The meaning of prayer in Buddhism

-- Robert Kurniawan

The last and first month of Lunar Calendar is full of religious ceremonies. Traditional Chinese people give offerings to their deities and ancestors. The arriving of winter is the time for "Onde-onde" and we send the God of Kitchen up to heaven by pasting sweets to his lip so he will report all good things about our deeds.

We held a large worship table to treat our ancestors the first day of new year and we finish off the spring festival with a big feast for the living. In addition to the offerings we pray either by chanting or burning incense. What do we pray for ? We extend our appreciation to the deities and ancestors for their protection in the year passed and request similar treatment in the coming year. tradittionaly speaking, this is proper as Buddhists, let us consult what Buddhism says about prayer.
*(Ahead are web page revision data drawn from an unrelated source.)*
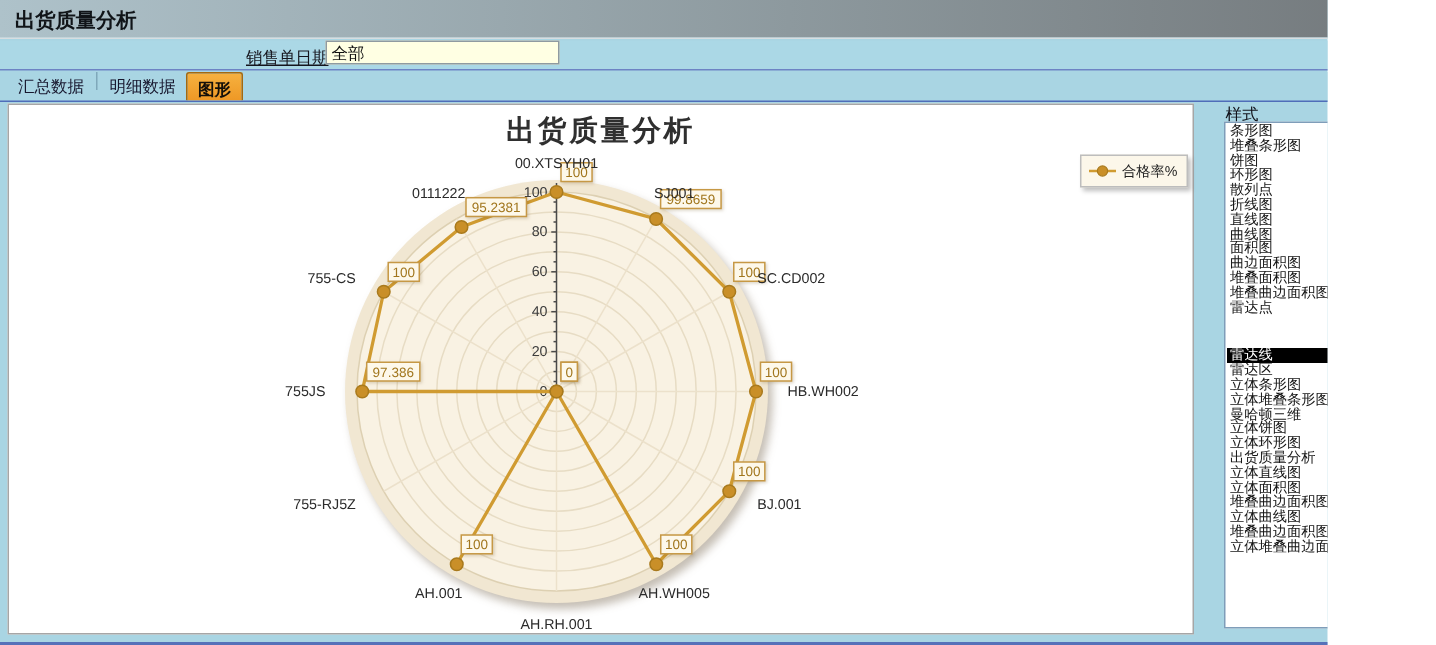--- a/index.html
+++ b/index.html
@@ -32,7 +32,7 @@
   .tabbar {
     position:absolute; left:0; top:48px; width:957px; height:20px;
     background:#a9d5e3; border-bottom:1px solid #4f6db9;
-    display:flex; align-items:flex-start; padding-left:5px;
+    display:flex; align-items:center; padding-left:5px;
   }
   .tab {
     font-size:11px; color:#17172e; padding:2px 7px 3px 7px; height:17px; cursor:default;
Man is not a fallen creature who begs for his needs as he awaits mercy. According to Buddhism, man is a potential master of himself and the universe. Only because of his deep ignorancedoes man fail to realize his potentiality. Since the Buddha has shown this hidden power of man, he must cultivate each grain of spirit and try to develop it by realizing his ability.

Buddhism gives full responsibility and dignity to man. It makes man his own master. Accroding to Buddhism, no higher being sits in judgement over his/her affairs and destiny. That is to say, our life, our society, our world, is what you and I want to make out of it, and not what some other unknown beings want.

Remember that nature is impartial, it cannot be flattered by prayers. Nature does not grant any special favours on request. thus in Buddhism, prayer is meditation which has self-change as its object. Prayer in meditation is the reconditioning of one's nature. It is the transforming of one's nature into something better and noble. This transformation of one's inner nature is accomplished by the purification of the three faculties -thought, word and deed. Through meditation, we can understand that "we become what we think" in accordance with the teachings of psychology. When we pray, we experience some sort of relief in our minds; that is, the psychological effect that we have created through our faith and devotion. After reciting certain verses we also experience the same result. Religious names or symbols are important in order to develop this faith and devotion.

The Buddha Himself has clearly expressed that neither the recital of religious books, nor the repetition of prayers, penances, hymns, charms, mantras, incantations and invocations can bring the real happiness of NIBANNA.

Regarding the use of prayers for attaining the final goal, the Buddha once made an analogy of a man who wants to cross a river. If he sits down and prays that the far bank of the river will come to him and carry him accross, under any circumstances, it will not ever happen. If he really wants to cross the river, he must make some efforts; he must find some logs and build a raft, or look for a bridge or construct a boat or perhaps swim. Somehow he must work to get across the river. Likewise, if he wants to cross the river of SAMSARA, prayers alone are not enough. He must work hard by living a religious life, by controlling his passions, calming his mind, and by getting rid of all the impurities and defilements in his mind. Only then can he reach the final goal. Prayer alone will never take him to the final goal.

If prayer is necessary, it should be diverted to strengthen the mind but not to beg for merit or mercy.The following prayer of a well-known poet, teaches us how to pray. However, to Buddhists, this is only meditation to cultivate the mind:

"Let me not pray to be sheltered from dangers,
but to be fearless in facing them.
Let me not beg for the stilling of my pain,
but for the heart to conquer it.
Let me not crave in anxious fear to be saved,
but for the patience to win my freedom."